Folder Structures for Project Organisation

Knowing where to put things is invaluable. Having a sense of structure to where important information goes and my path to accessing it has been a tool that has paid incredible dividends over the past few years (if, indeed, a tool can pay dividends).

I've mentioned my writing advice folder on Twitter before; it's not something I can easily share for a ton of reasons, but knowing that that's where I file things like that and that that's a place I can go to get unstuck on problems is amazing.

Matt Webb's rules for blogging also shaped my workflow for these shards. I have a shortcut which prompts me to type an idea, which it then saves as 'IDEA [The Idea].txt' in my blog folder. When it's time to write, I skim the list for something that interests me right now.

Information in context.

I had a pretty good folder structure for projects already, but Antony Johnston's system from The Organised Writer helped take that to the next level.

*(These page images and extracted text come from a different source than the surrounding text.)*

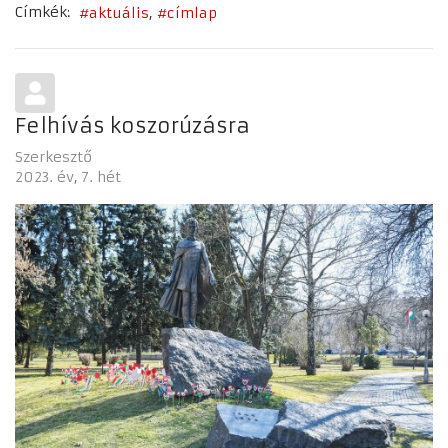
Címkék:
aktuális
címlap
Felhívás koszorúzásra
Szerkesztő
2023. év
7. hét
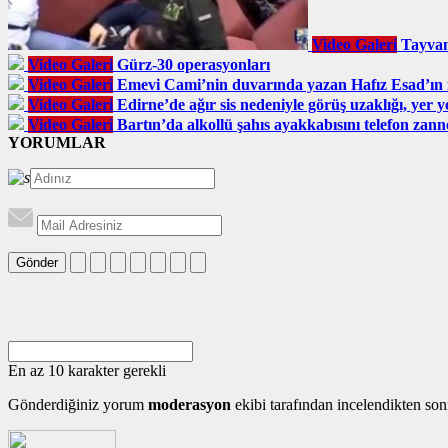
Video Galeri
Tayvan
Video Galeri
Gürz-30 operasyonları
Video Galeri
Emevi Cami’nin duvarında yazan Hafız Esad’ın is
Video Galeri
Edirne’de ağır sis nedeniyle görüş uzaklığı, yer y
Video Galeri
Bartın’da alkollü şahıs ayakkabısını telefon zanne
YORUMLAR
Gönder
En az 10 karakter gerekli
Gönderdiğiniz yorum
moderasyon
ekibi tarafından incelendikten son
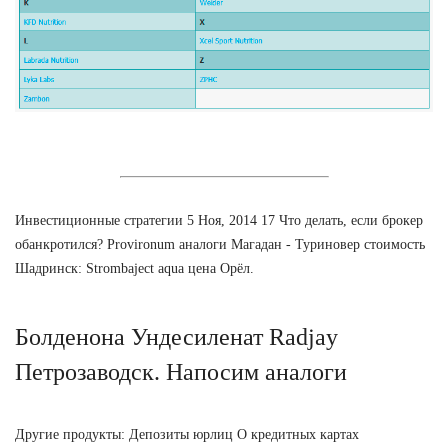
Инвестиционные стратегии 5 Ноя, 2014 17 Что делать, если брокер
обанкротился? Provironum аналоги Магадан - Туриновер стоимость
Шадринск: Strombaject aqua цена Орёл.
Болденона Ундесиленат Radjay
Петрозаводск. Напосим аналоги
Другие продукты: Депозиты юрлиц О кредитных картах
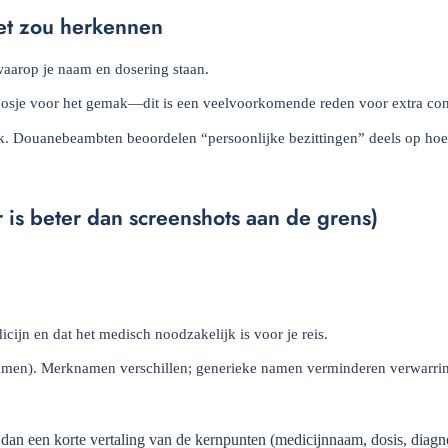
het zou herkennen
aarop je naam en dosering staan.
sje voor het gemak—dit is een veelvoorkomende reden voor extra con
k. Douanebeambten beoordelen “persoonlijke bezittingen” deels op hoe
is beter dan screenshots aan de grens)
cijn en dat het medisch noodzakelijk is voor je reis.
 namen). Merknamen verschillen; generieke namen verminderen verwarri
 dan een korte vertaling van de kernpunten (medicijnnaam, dosis, diagn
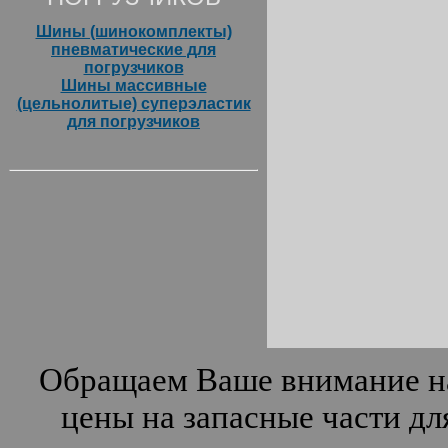
Шины (шинокомплекты)
пневматические для
погрузчиков
Шины массивные
(цельнолитые) суперэластик
для погрузчиков
Обращаем Ваше внимание на
цены на запасные части дл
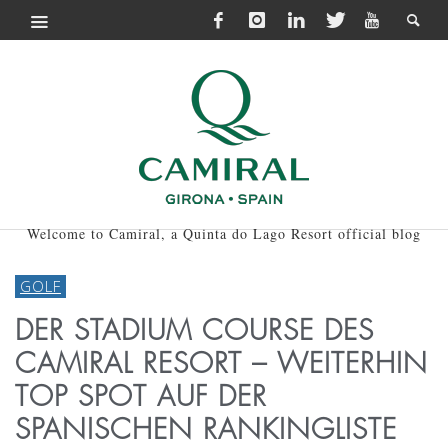
Welcome to Camiral, a Quinta do Lago Resort official blog
GOLF
DER STADIUM COURSE DES
CAMIRAL RESORT – WEITERHIN
TOP SPOT AUF DER
SPANISCHEN RANKINGLISTE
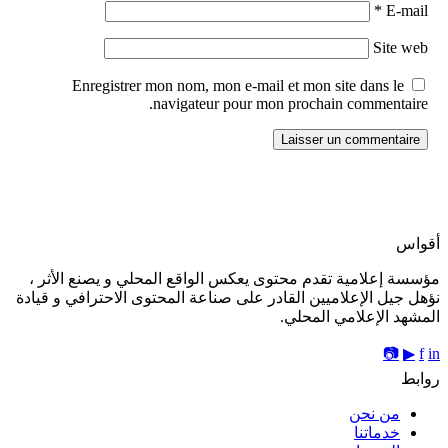
*
E-mail
Site web
Enregistrer mon nom, mon e-mail et mon site dans le
navigateur pour mon prochain commentaire.
أقواس
مؤسسة إعلامية تقدم محتوى يعكس الواقع المحلي و يصنع الأثر ،
نؤهل جيل الإعلاميين القادر على صناعة المحتوى الاحترافي و قيادة
المشهد الإعلامي المحلي.
📷
▶
f
in
روابط
من نحن
خدماتنا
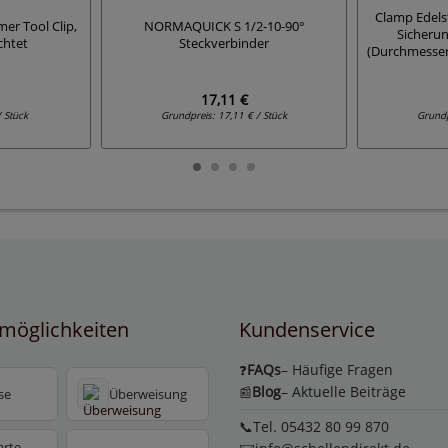
Clamp Edelst
er Tool Clip,
NORMAQUICK S 1/2-10-90°
Sicheru
chtet
Steckverbinder
(Durchmesser
17,11 €
/ Stück
Grundpreis:
17,11 € / Stück
Grund
möglichkeiten
Kundenservice
FAQs
– Häufige Fragen
❓
Blog
– Aktuelle Beiträge
📰
se
Überweisung
📞Tel. 05432 80 99 870
arte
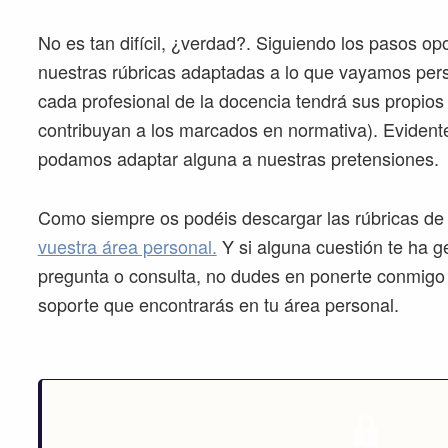
No es tan difícil, ¿verdad?. Siguiendo los pasos o
nuestras rúbricas adaptadas a lo que vayamos per
cada profesional de la docencia tendrá sus propios
contribuyan a los marcados en normativa). Evident
podamos adaptar alguna a nuestras pretensiones.
Como siempre os podéis descargar las rúbricas de 
vuestra área personal.
Y si alguna cuestión te ha g
pregunta o consulta, no dudes en ponerte conmigo a
soporte que encontrarás en tu área personal.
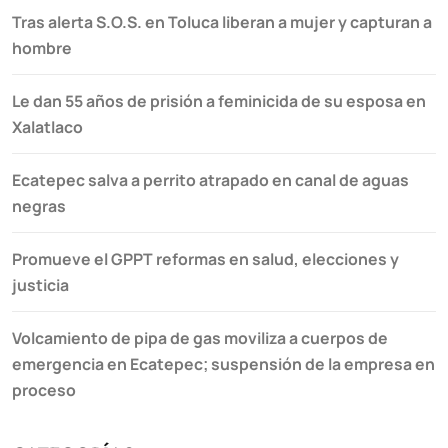
Tras alerta S.O.S. en Toluca liberan a mujer y capturan a
hombre
Le dan 55 años de prisión a feminicida de su esposa en
Xalatlaco
Ecatepec salva a perrito atrapado en canal de aguas
negras
Promueve el GPPT reformas en salud, elecciones y
justicia
Volcamiento de pipa de gas moviliza a cuerpos de
emergencia en Ecatepec; suspensión de la empresa en
proceso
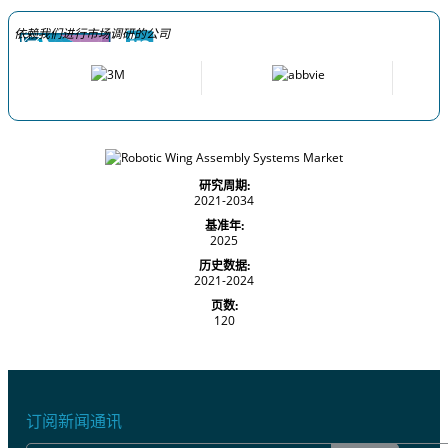
依赖我们进行市场调研的公司
研究周期:
2021-2034
基准年:
2025
历史数据:
2021-2024
页数:
120
订阅新闻通讯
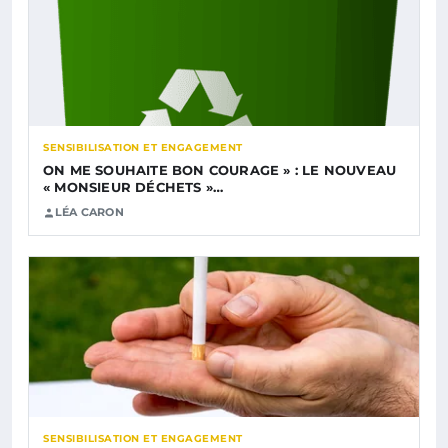
SENSIBILISATION ET ENGAGEMENT
ON ME SOUHAITE BON COURAGE » : LE NOUVEAU
« MONSIEUR DÉCHETS »…
LÉA CARON
SENSIBILISATION ET ENGAGEMENT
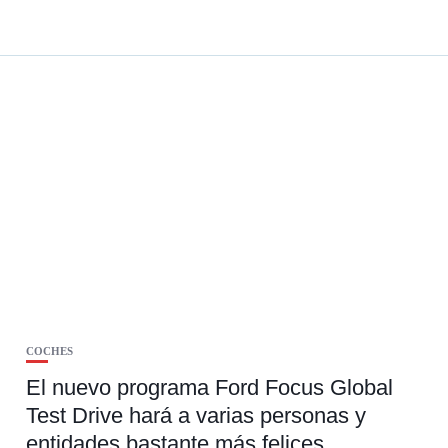
COCHES
El nuevo programa Ford Focus Global
Test Drive hará a varias personas y
entidades bastante más felices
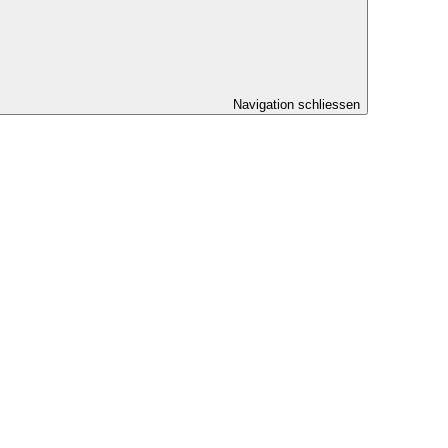
Navigation schliessen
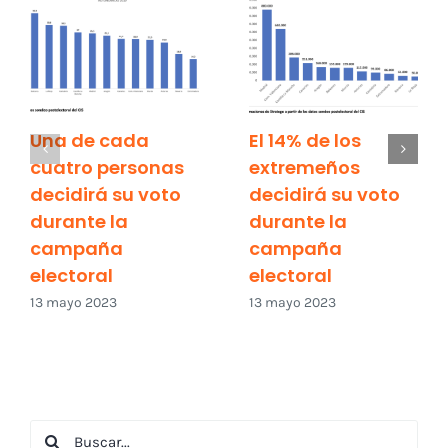
Una de cada
El 14% de los
cuatro personas
extremeños
decidirá su voto
decidirá su voto
durante la
durante la
campaña
campaña
electoral
electoral
13 mayo 2023
13 mayo 2023
Buscar:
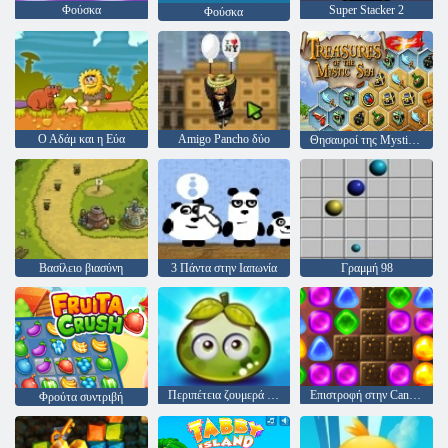
Φούσκα
Super Stacker 2
Φούσκα
Ο Αδάμ και η Εύα
Amigo Pancho δύο
Θησαυροί της Mystic Sea
Βασίλειο βιασύνη
3 Πάντα στην Ιαπωνία
Γραμμή 98
Περιπέτεια ζουμερά μούρα
Επιστροφή στην Candyland: Επεισόδιο 2
Φρούτα συντριβή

My 'Projects' folder is synced through Dropbox and pinned to Windows Explorer. Here's a (redacted) snapshot of the top level:


The next layer down is slightly different for all of them, but broadly has a 'stages of the project' structure:

‘Games’

‘Fiction’

The next level down is the individual projects. Here are a bunch of short fiction things:

I can move projects between 'stage' folders depending on their status. This has secondary benefits for things like selective file syncing on my laptop. But most of all: I always know where to find something.

I also have a template of 'useful folders to stick in any new project', which are: Archive: Folders or files that form part of the project and I want to keep around, but which I don't want to actively surface when looking for information day-to-day. (In long-term projects with more complex file structures, individual folders might have their own Archive, e.g. [Project Name] > Design > Archive.)

Materials: Stuff I have been sent about the project. Usually limited to 'stuff I have received from a client or collaborator'.

Press and Praise: Save nice things people say about your work! 'Press' is a more obvious element -- if I think is out and receiving attention. But even just if someone says something specifically nice about something you did on Slack, save it. You might never be able to do anything external with that, but if you're having a bad day, it's nice to be able to go and look at those things.

Project Management: Everything related to organising the project. Especially: contracts, statements of work, invoices, remittance advice, timesheets, your log of work. I cannot overstate how useful it has been for me to keep all of this in one place per project. Having a specific place for that info makes it easy to file it routinely, and knowing where to go looking is 👍👍👍.

References: On smaller projects, I often collapse this with 'Materials', but if you've got a lot of external references, here's a good place to list them, store copies, or link out to them. Might be duplicative with a moodboard, etc. if you're using it, but link out to that if not.

Generally, actually, if I have stuff on the web, instead of using brower bookmarks (though I will if I access it, like, daily), I save web shortcuts into the folders. Same if there are other project-relevant folders which need to live outside of Dropbox, like a local repo copy. Everything I need for a project is in one place.